Chart: TradeStation Group, Inc.
The weekly MACD histogram, a particularly valuable indicator by technicians, is at 0.27 and ascending, which is bullish (a rising MACD histogram and crossing the zero line from below is considered an extremely bullish signal). The RSI oscillator is at 74.81 which indicate overbought conditions.
Analyst opinion is divided among the twenty one analysts covering the stock; four rate it as a strong buy, five rate it as a buy and twelve rate it as a hold.
Although the U.S. government decision to reduce the nation's defense budget might be harmful for Raytheon, since about 70% of its revenues still come from the U.S. military, the company still has a massive backlog of $33.7 billion, booking for the fourth-quarter was at $7.5 billion, and that gives a book-to-bill ratio of 1.28. Considering the strong earnings growth prospects of the company, its massive backlog and the last quarter book-to-bill, it seems that the market has not yet discounted this information, and the stock is still cheap. Furthermore, by decreasing the U.S. army to pre-World War Two levels, shifting away from the long-term ground wars like Iraq and Afghanistan, the U.S. army will need to rely more on long distance capabilities, and this will benefit Raytheon, which produces the most sophisticated missile systems and space and airborne systems.
Raytheon is expected to show strong earnings growth. Although according to Raytheon management's revised guidance, its estimate net sales for 2014 of $22.5-$23.0 billion are lower than the actual $23.7 billion net sales in 2013, the company is expecting an increase in its EPS from continuing operations of about 15% from $5.96 to $6.74-$6.89.
The company depends on the U.S. Government for a substantial portion of its business, and changes in government defense spending and priorities could have consequences on its financial position, results of operations and business. Raytheon's international business is subject to geopolitical and economic factors, regulatory requirements and other risks. According to Raytheon, it enters into fixed-price and other contracts which could subject it to losses in the event that it face cost growth that cannot be billed to customers.
Raytheon has compelling valuation metrics and strong earnings growth prospects; its PEG ratio is only 1.01. Furthermore, according to Portfolio123, its two years Sharpe ratio, which measures the ratio of reward to risk, is exceptionally high at 2.520, much better than the industry median of 1.078 and S&P 500 median of 0.993.
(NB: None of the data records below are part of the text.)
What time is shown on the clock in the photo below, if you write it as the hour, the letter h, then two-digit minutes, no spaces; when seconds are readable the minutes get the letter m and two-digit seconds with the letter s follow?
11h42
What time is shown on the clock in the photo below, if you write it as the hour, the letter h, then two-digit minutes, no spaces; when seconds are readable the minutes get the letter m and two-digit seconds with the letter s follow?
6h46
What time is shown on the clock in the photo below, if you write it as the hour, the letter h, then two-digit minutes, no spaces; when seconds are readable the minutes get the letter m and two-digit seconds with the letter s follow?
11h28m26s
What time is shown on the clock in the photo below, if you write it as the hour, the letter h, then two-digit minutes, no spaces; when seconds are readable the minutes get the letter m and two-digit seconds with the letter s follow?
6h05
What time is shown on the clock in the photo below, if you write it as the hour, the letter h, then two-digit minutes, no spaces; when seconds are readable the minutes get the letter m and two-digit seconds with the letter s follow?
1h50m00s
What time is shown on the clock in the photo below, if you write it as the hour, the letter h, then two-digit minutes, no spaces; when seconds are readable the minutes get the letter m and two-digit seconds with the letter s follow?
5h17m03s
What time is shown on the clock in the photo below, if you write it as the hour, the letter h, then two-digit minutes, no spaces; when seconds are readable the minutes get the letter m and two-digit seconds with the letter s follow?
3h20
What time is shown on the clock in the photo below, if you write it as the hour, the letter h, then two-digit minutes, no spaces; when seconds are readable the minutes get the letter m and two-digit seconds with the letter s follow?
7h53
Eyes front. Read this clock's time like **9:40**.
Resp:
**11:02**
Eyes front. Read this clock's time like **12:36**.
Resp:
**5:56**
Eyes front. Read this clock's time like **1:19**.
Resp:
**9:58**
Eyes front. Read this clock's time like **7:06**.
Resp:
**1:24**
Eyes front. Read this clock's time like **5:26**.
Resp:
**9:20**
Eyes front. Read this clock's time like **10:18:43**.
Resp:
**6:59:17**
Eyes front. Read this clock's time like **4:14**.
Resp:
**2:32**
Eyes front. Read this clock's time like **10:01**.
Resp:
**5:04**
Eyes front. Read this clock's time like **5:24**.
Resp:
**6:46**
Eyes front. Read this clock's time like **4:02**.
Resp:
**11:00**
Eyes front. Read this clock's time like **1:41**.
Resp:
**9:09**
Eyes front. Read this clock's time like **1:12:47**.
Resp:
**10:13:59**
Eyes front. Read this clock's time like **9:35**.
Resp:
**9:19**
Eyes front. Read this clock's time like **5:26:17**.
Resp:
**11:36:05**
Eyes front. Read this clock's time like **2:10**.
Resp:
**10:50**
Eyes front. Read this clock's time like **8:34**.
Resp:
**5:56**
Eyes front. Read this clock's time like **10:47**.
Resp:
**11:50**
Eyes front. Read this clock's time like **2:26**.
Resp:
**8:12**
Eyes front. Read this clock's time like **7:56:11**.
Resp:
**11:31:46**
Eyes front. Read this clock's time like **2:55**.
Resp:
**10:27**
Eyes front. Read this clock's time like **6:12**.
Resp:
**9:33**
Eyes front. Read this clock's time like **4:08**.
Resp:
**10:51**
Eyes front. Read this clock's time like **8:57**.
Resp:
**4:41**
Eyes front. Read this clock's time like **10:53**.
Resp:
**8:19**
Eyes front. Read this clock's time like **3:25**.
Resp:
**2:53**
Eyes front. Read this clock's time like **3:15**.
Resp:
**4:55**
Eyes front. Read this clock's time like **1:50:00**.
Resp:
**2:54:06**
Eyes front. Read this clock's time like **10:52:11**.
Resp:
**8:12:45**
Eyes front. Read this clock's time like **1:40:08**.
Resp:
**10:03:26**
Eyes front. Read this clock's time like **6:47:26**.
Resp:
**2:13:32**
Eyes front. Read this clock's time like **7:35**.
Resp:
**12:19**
Raytheon is generating strong free cash flows and returns value to its shareholders by stock buyback and by increasing dividend payments. For the full-year 2013, the company has repurchased 15.2 million shares of common stock for approximately $1.1 billion. Also, as previously announced in November 2013, the company's board of directors authorized the repurchase of up to an additional $2.0 billion of the company's outstanding common stock.
All these factors lead me to the conclusion that RTN stock still has room to go up. Furthermore, the rich dividend represents a gratifying income.